◆ **To do**
Your answer should hold every line of the records below that contains the string "Aroma".
++++++++
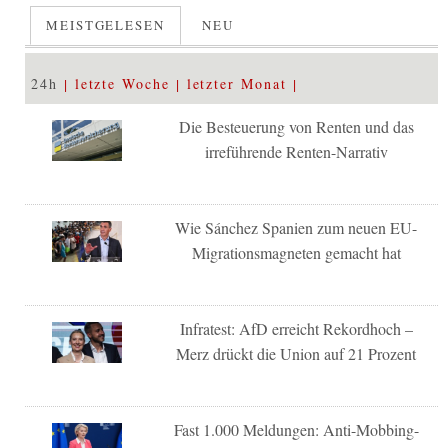
MEISTGELESEN
NEU
24h
letzte Woche
letzter Monat
Die Besteuerung von Renten und das
irreführende Renten-Narrativ
Wie Sánchez Spanien zum neuen EU-
Migrationsmagneten gemacht hat
Infratest: AfD erreicht Rekordhoch –
Merz drückt die Union auf 21 Prozent
Fast 1.000 Meldungen: Anti-Mobbing-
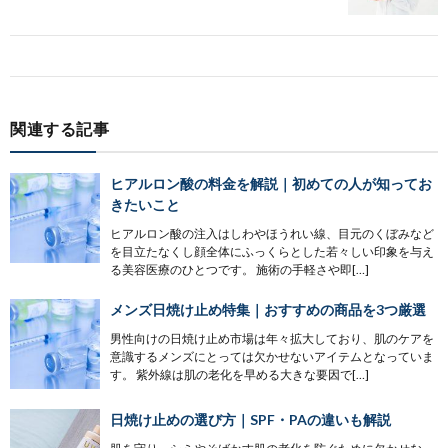
関連する記事
ヒアルロン酸の料金を解説｜初めての人が知ってお
きたいこと
ヒアルロン酸の注入はしわやほうれい線、目元のくぼみなど
を目立たなくし顔全体にふっくらとした若々しい印象を与え
る美容医療のひとつです。 施術の手軽さや即[…]
メンズ日焼け止め特集｜おすすめの商品を3つ厳選
男性向けの日焼け止め市場は年々拡大しており、肌のケアを
意識するメンズにとっては欠かせないアイテムとなっていま
す。 紫外線は肌の老化を早める大きな要因で[…]
日焼け止めの選び方｜SPF・PAの違いも解説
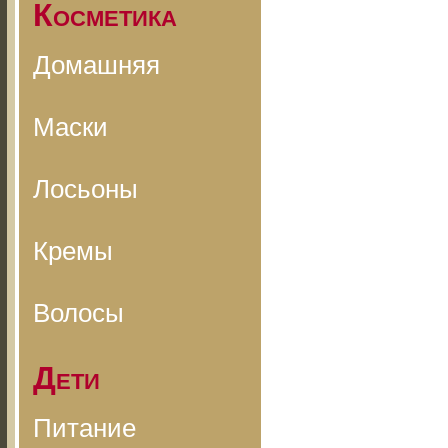
Косметика
Домашняя
Маски
Лосьоны
Кремы
Волосы
Дети
Питание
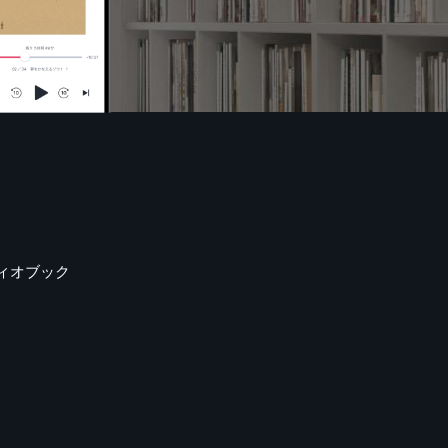
ィオブック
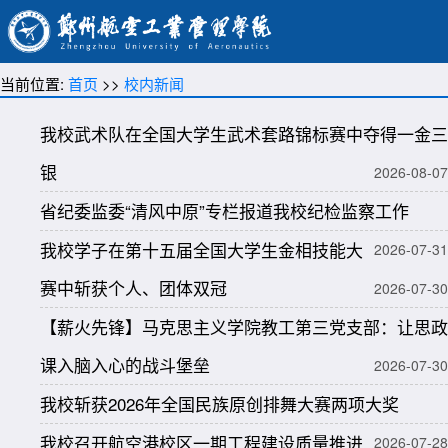
当前位置:
首页
>>
校内新闻
我校武术队在全国大学生武术套路锦标赛中夺得一金三
银
2026-08-07
省纪委监委“清风中原”专栏报道我校纪检监察工作
我校学子在第十五届全国大学生金相技能大
2026-07-31
赛中斩获个人、团体双冠
2026-07-30
【薪火先锋】马克思主义学院教工第三党支部：让思政
课入脑入心的战斗堡垒
2026-07-30
我校斩获2026年全国民族原创排舞大赛两项大奖
我校召开航空港校区一期工程建设质量推进
2026-07-28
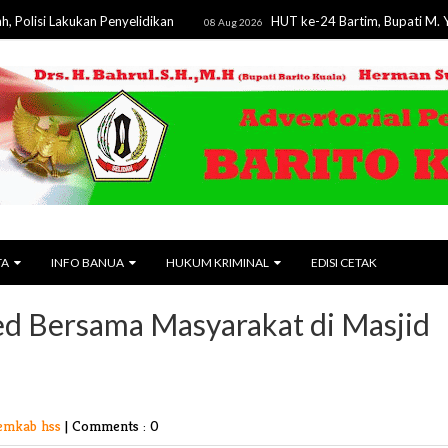
akukan Penyelidikan
HUT ke-24 Bartim, Bupati M. Yamin Teg
08 Aug 2026
TA
INFO BANUA
HUKUM KRIMINAL
EDISI CETAK
ed Bersama Masyarakat di Masjid
emkab hss
|
Comments : 0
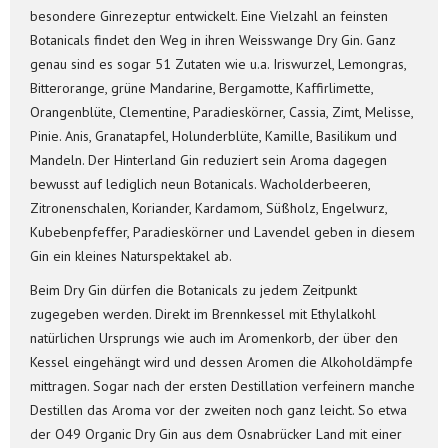
besondere Ginrezeptur entwickelt. Eine Vielzahl an feinsten
Botanicals findet den Weg in ihren Weisswange Dry Gin. Ganz
genau sind es sogar 51 Zutaten wie u.a. Iriswurzel, Lemongras,
Bitterorange, grüne Mandarine, Bergamotte, Kaffirlimette,
Orangenblüte, Clementine, Paradieskörner, Cassia, Zimt, Melisse,
Pinie. Anis, Granatapfel, Holunderblüte, Kamille, Basilikum und
Mandeln. Der Hinterland Gin reduziert sein Aroma dagegen
bewusst auf lediglich neun Botanicals. Wacholderbeeren,
Zitronenschalen, Koriander, Kardamom, Süßholz, Engelwurz,
Kubebenpfeffer, Paradieskörner und Lavendel geben in diesem
Gin ein kleines Naturspektakel ab.
Beim Dry Gin dürfen die Botanicals zu jedem Zeitpunkt
zugegeben werden. Direkt im Brennkessel mit Ethylalkohl
natürlichen Ursprungs wie auch im Aromenkorb, der über den
Kessel eingehängt wird und dessen Aromen die Alkoholdämpfe
mittragen. Sogar nach der ersten Destillation verfeinern manche
Destillen das Aroma vor der zweiten noch ganz leicht. So etwa
der O49 Organic Dry Gin aus dem Osnabrücker Land mit einer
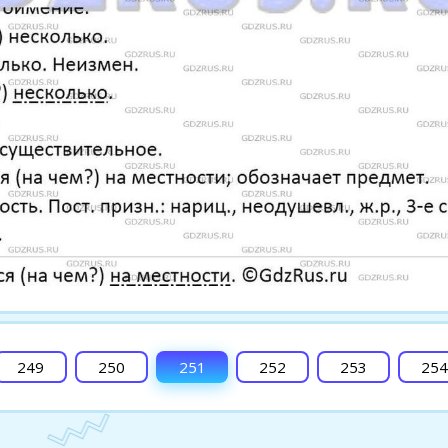
249
250
251
252
253
254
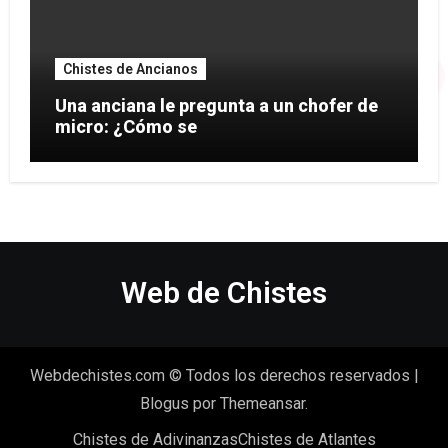
Chistes de Ancianos
Una anciana le pregunta a un chofer de
micro: ¿Cómo se
Web de Chistes
Webdechistes.com © Todos los derechos reservados
|
Blogus
por
Themeansar
.
Chistes de Adivinanzas
Chistes de Atlantes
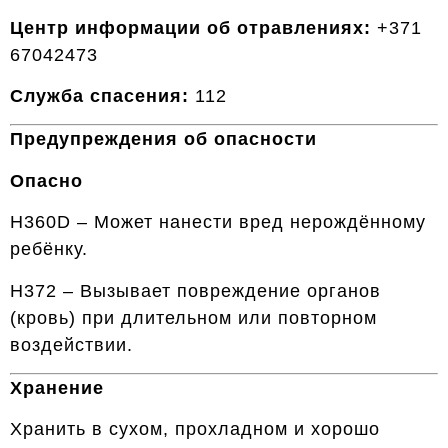
Центр информации об отравлениях:
+371
67042473
Служба спасения:
112
Предупреждения об опасности
Опасно
H360D – Может нанести вред нерождённому
ребёнку.
H372 – Вызывает повреждение органов
(кровь) при длительном или повторном
воздействии.
Хранение
Хранить в сухом, прохладном и хорошо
++++++++
◆ **Expected answer**
Mandeln. Der Hinterland Gin reduziert sein Aroma dagegen
Destillen das Aroma vor der zweiten noch ganz leicht. So etwa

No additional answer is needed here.